___ Records for processing

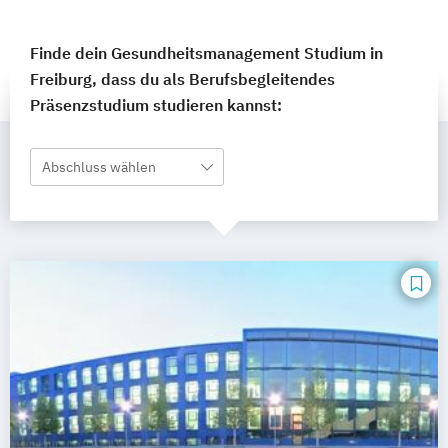
Finde dein Gesundheitsmanagement Studium in
Freiburg, dass du als Berufsbegleitendes
Präsenzstudium studieren kannst:
Abschluss wählen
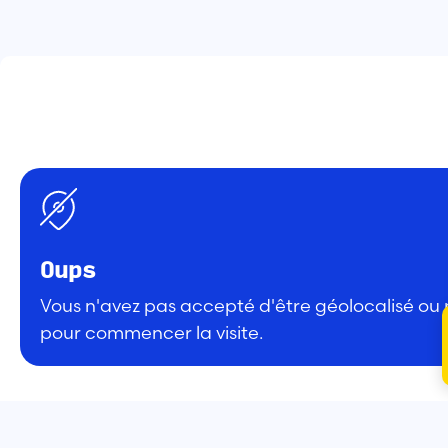
Oups
Vous n'avez pas accepté d'être géolocalisé ou n
pour commencer la visite.
2 amis, jamais perdus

______

**Work item**
Your copy of the entries above must be exact and must not include pictures.

**Solution to the exercise**
Finde dein Gesundheitsmanagement Studium in
Freiburg, dass du als Berufsbegleitendes
Präsenzstudium studieren kannst:
Abschluss wählen
Oups
Vous n'avez pas accepté d'être géolocalisé ou n
pour commencer la visite.
2 amis, jamais perdus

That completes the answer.